Emerson on Hurumzi, not far from Emerson Spice, is “a fascinating labyrinth of small bridges, swings, private tea houses and large, spacious individually designed rooms.” Here too each room has a theme, from the Keep Suite, reached by a castle-inspired series of bridges and stairs, to the Seyyed room, a reflection of the stately lifestyle of a sultan, with royal seal bedcovers and furniture draped in Omani red and gold.
But these hotels are anything but art pieces. Whether you’re en route to a safari or to one of East Africa’s most illustrious beaches, if you come to Stone Town, even if you’re not staying at one of the Emerson hotels, you’ll likely find yourself within one — their celebrated restaurants grace every guide to this place. Here, local culture is hand-fed by servers in traditional kanzus and skullcaps, who share expert knowledge on tea production while balancing large brass platters in one hand and jugs of cleansing rosewater in the other.
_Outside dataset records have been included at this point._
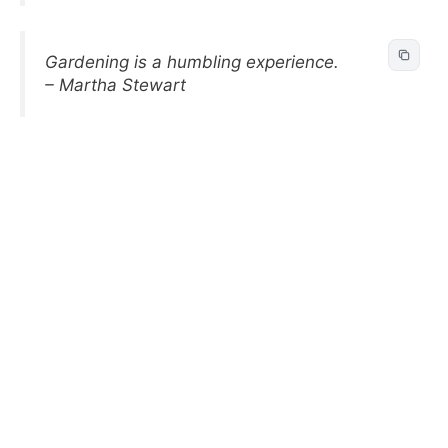
Gardening is a humbling experience.
– Martha Stewart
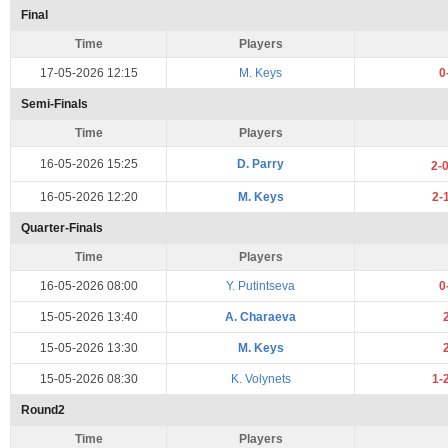
Final
Time
Players
17-05-2026 12:15
M. Keys
0
Semi-Finals
Time
Players
16-05-2026 15:25
D. Parry
2-
16-05-2026 12:20
M. Keys
2-
Quarter-Finals
Time
Players
16-05-2026 08:00
Y. Putintseva
0
15-05-2026 13:40
A. Charaeva
15-05-2026 13:30
M. Keys
15-05-2026 08:30
K. Volynets
1-
Round2
Time
Players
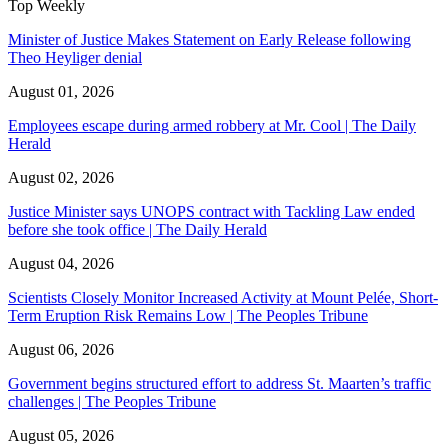
Top Weekly
Minister of Justice Makes Statement on Early Release following
Theo Heyliger denial
August 01, 2026
Employees escape during armed robbery at Mr. Cool | The Daily
Herald
August 02, 2026
Justice Minister says UNOPS contract with Tackling Law ended
before she took office | The Daily Herald
August 04, 2026
Scientists Closely Monitor Increased Activity at Mount Pelée, Short-
Term Eruption Risk Remains Low | The Peoples Tribune
August 06, 2026
Government begins structured effort to address St. Maarten’s traffic
challenges | The Peoples Tribune
August 05, 2026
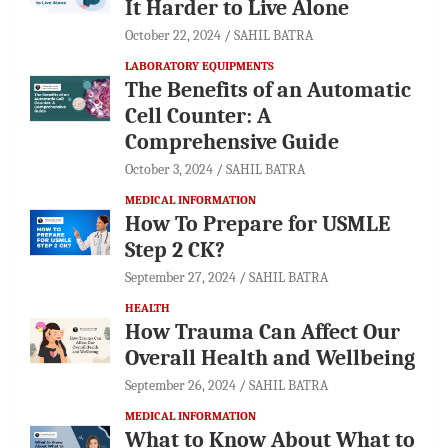
It Harder to Live Alone
October 22, 2024
SAHIL BATRA
LABORATORY EQUIPMENTS
The Benefits of an Automatic
Cell Counter: A
Comprehensive Guide
October 3, 2024
SAHIL BATRA
MEDICAL INFORMATION
How To Prepare for USMLE
Step 2 CK?
September 27, 2024
SAHIL BATRA
HEALTH
How Trauma Can Affect Our
Overall Health and Wellbeing
September 26, 2024
SAHIL BATRA
MEDICAL INFORMATION
What to Know About What to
At both Emersons, a rooftop Tea House serves drinks and dinner. One features a daily five-course seafood tasting menu. The other offers Swahili-style seating on thick Persian rugs, serving traditional fare alongside live music. At Emerson Spice, the Secret Garden restaurant is surrounded by stone walls and endless greenery.
Both hotels exist in the heart of Stone Town, “surrounded by mosques and the regular daily rhythms of the call to prayer, local shops and stalls,” as the manager explains. “In the midst of the life of the local community.”
You might hear the sounds of the town through the breezy wooden panels of your room, but when it comes to immersion in the culture you’ll have to do better than that. The hotels work with specific guides to bring you around the town and put the architectural landscape into context. They provide excursions to spice farms, or dhow boat cruises along the ocean. They even have an in-house museum, the Princess Salme Museum at Emerson on Hurumzi, a perfect compliment to the local music at the Secret Garden of Emerson Spice every Friday.
“In short,” the hotel tells Tablet, “Emerson Zanzibar is a base from which Zanzibar can be explored in all its facets.” In a place like this, that’s no minor feat.